26 Ocak 2010 Salı

Beynimizdeki Dünya

Işığın olmadığı beyinde, rengarenk ışıklarla donatılmış bir caddeyi, bütün renkleri, canlılığı ve parlaklığı ile seyredebiliyorsak, o zaman bu caddenin, ışıklı panoların, vitrinlerin, sokak lambalarının, arabaların farlarının beynimizde elektrik sinyallerinden oluşan kopyalarını görürüz. 

Beynimize hiçbir ses giremediğine göre, o zaman biz hiçbir zaman yakınlarımızın seslerinin asıllarını duyamayız. Duyduklarımız hep kopyalarıdır. 

Veya biz hiçbir zaman denizin serinliğini, güneşin sıcaklığını hissedemeyiz. Biz hep beynimizde bunların kopyalarını yaşarız. 

Aynı şekilde, bugüne kadar hiçbir insan nanenin aslının tadına bakmamıştır. Nane olarak algıladığı tat, beyninde oluşan bir algıdır sadece. Çünkü nanenin aslına ne dokunabilir, ne onun aslını görebilir, ne aslının kokusunu veya tadını alabilir. 

Sonuç olarak, biz hayatımız boyunca bize gösterilen kopya algılarla yaşarız. Ancak bu kopyalar o kadar gerçekçidir ki, hiçbir zaman kopyalarını yaşadığımızı fark etmeyiz. Örneğin, şu anda başınızı kaldırın ve bulunduğunuz odada gözünüzü gezdirin. Kendinizi içinde mobilyalar bulunan bir odanın içinde gibi görüyorsunuz.

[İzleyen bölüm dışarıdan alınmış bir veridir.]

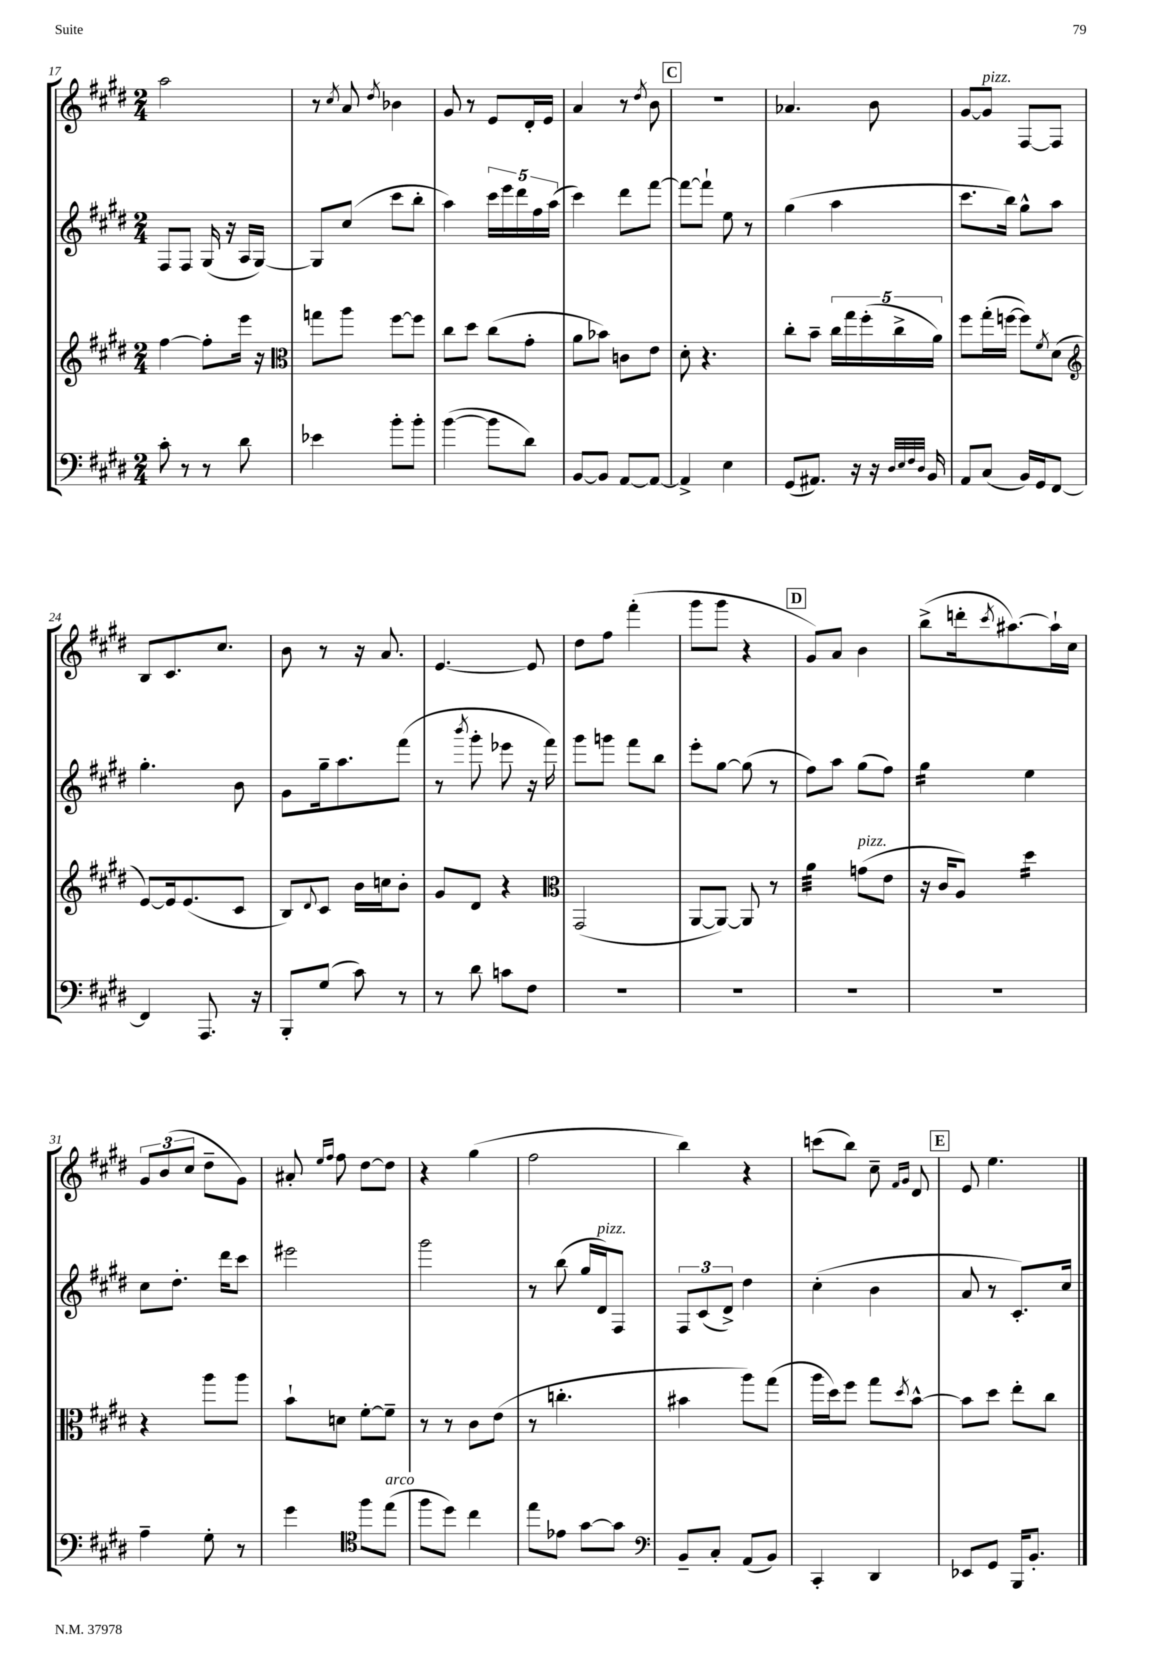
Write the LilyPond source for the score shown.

<<
\new StaffGroup <<
\new Staff = "s0" {
    \clef treble \key e \major \numericTimeSignature \time 2/4
    a''2 |
    r8 \acciaccatura { cis''8 } a'8 \acciaccatura { dis''8 } bes'4 |
    gis'8 r8 e'8 dis'16-. e'16 |
    a'4 r8 \acciaccatura { dis''8 } b'8 |
    \mark \markup { \box "C" } R2 |
    aes'4. b'8 |
    gis'8~ gis'8^\markup { \italic "pizz." } fis8~ fis8 |
    b8 cis'8. cis''8. |
    b'8 r8 r16 a'8. |
    e'4.~ e'8 |
    dis''8 fis''8 fis'''4-.( |
    gis'''8 gis'''8 r4 |
    \mark \markup { \box "D" } gis'8) a'8 b'4 |
    b''8->( d'''16-. \acciaccatura { cis'''8 } ais''8.~) ais''16-! cis''16 |
    \tuplet 3/2 { gis'8 b'8( cis''8 } dis''8-- gis'8) |
    ais'8-. \grace { e''16 fis''16 } fis''8 dis''8~ dis''8 |
    r4 gis''4( |
    fis''2 |
    b''4) r4 |
    c'''8( b''8) cis''8-- \grace { fis'16 gis'16 } dis'8 |
    \mark \markup { \box "E" } e'8 e''4. \bar "|." |
}
\new Staff = "s1" {
    \clef treble \key e \major \numericTimeSignature \time 2/4
    fis8 fis8 gis16( r16 a16 gis16~) |
    gis8 cis''8( cis'''8 b''8-. |
    a''4) \tuplet 5/4 { cis'''16 e'''16 dis'''16 fis''16 a''16( } |
    cis'''4) dis'''8 fis'''8~ |
    \mark \markup { \box "C" } fis'''8~ fis'''8-! e''8 r8 |
    gis''4( a''4 |
    cis'''8. b''16) gis''8-^ a''8 |
    gis''4.-. b'8 |
    gis'8 gis''16-- a''8. fis'''8( |
    r8 \acciaccatura { b'''8 } gis'''8-. ees'''8 r16 fis'''16) |
    gis'''8 g'''8 fis'''8 b''8 |
    e'''8-. gis''8~ gis''8( r8 |
    \mark \markup { \box "D" } fis''8) a''8 gis''8( fis''8) |
    gis''4:16 e''4 |
    cis''8 dis''8.-. dis'''16 cis'''8 |
    eis'''2 |
    gis'''2 |
    r8 b''8( gis''16 dis'16^\markup { \italic "pizz." }) fis8 |
    \tuplet 3/2 { fis8 cis'8( dis'8->) } dis''4 |
    cis''4-.( b'4 |
    \mark \markup { \box "E" } a'8 r8 cis'8.-.) cis''16 \bar "|." |
}
\new Staff = "s2" {
    \clef treble \key e \major \numericTimeSignature \time 2/4
    fis''4~ fis''8-. e'''16 r16 |
    \clef alto g''8 a''8 fis''8~ fis''8 |
    cis''8 dis''8 cis''8( gis'8-. |
    a'8 bes'8) c'8 e'8 |
    \mark \markup { \box "C" } dis'8-. r4. |
    cis''8-. b'8-- \tuplet 5/4 { cis''16 gis''16 fis''16-.( cis''16-> a'16) } |
    fis''8 gis''16-.( f''16~ f''8) \acciaccatura { fis'8 } dis'8( |
    \clef treble e'8~) e'16 e'8.( cis'8 |
    b8) \appoggiatura { dis'8 } cis'8 b'16 c''16 b'8-. |
    gis'8 dis'8 r4 |
    \clef alto gis,2( |
    a,8~ a,8~) a,8 r8 |
    \mark \markup { \box "D" } a'4:32 g'8^\markup { \italic "pizz." }( e'8 |
    r16 cis'16 a8) dis''4:16 |
    r4 a''8 a''8 |
    b'8-! d'8 fis'8~-. fis'8-- |
    r8 r8 cis'8 e'8( |
    r8 c''4.-. |
    bis'4 a''8) gis''8( |
    a''16 dis''16) fis''8 gis''8 \acciaccatura { dis''8 } b'8~-^ |
    \mark \markup { \box "E" } b'8 dis''8 e''8-. cis''8 \bar "|." |
}
\new Staff = "s3" {
    \clef bass \key e \major \numericTimeSignature \time 2/4
    cis'8-. r8 r8 dis'8 |
    ees'4 b'8-. b'8-. |
    b'4~( b'8 dis'8) |
    b,8~ b,8 a,8~ a,8~ |
    \mark \markup { \box "C" } a,4-> e4 |
    gis,8( ais,8.) r16 r16 \grace { dis32 e32 fis32 dis32 } b,16 |
    a,8 cis8( b,16) gis,16 fis,8~ |
    fis,4 a,,8. r16 |
    b,,8-. gis8( cis'8) r8 |
    r8 dis'8 c'8 fis8 |
    R2 |
    R2 |
    \mark \markup { \box "D" } R2 |
    R2 |
    a4-- gis8-. r8 |
    gis'4 \clef tenor fis''8 e''8^\markup { \italic "arco" }( |
    fis''8 dis''8) cis''4 |
    e''8 ees'8 gis'8~ gis'8 |
    \clef bass b,8-- cis8-. a,8( b,8) |
    cis,4-. dis,4 |
    \mark \markup { \box "E" } ees,8 gis,8 b,,16 b,8.-. \bar "|." |
}
>>
>>
\layout { \context { \Score currentBarNumber = #17 } }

Oturduğunuz koltuğun kollarına dokunduğunuzda, sanki gerçekten bu kolların asıllarına dokunuyormuş gibi sertliğini hissediyorsunuz. Gösterilen görüntülerin gerçekçiliği, bu görüntülerin yaratılışında kullanılan sanatın mükemmelliği sizi ve sizin gibi milyarlarca insanı, bunların "dışarıdaki maddenin gerçeği" olduğuna ikna etmeye yetiyor. Hatta insanlar o kadar kesin olarak ikna oluyorlar ki, dünyaya ait her hissin beyinlerinde oluştuğunu lise çağlarından itibaren kitaplarda okumalarına, hatta biyoloji kitapları bu gerçekle dolu olmasına rağmen, bunların beyinlerinde bir kopyayla muhatap olduklarına zorlukla ikna olabiliyorlar. Bunun nedeni, görüntünün muhteşem bir sanatla, son derece gerçekçi ve kusursuz yaratılıyor olmasıdır.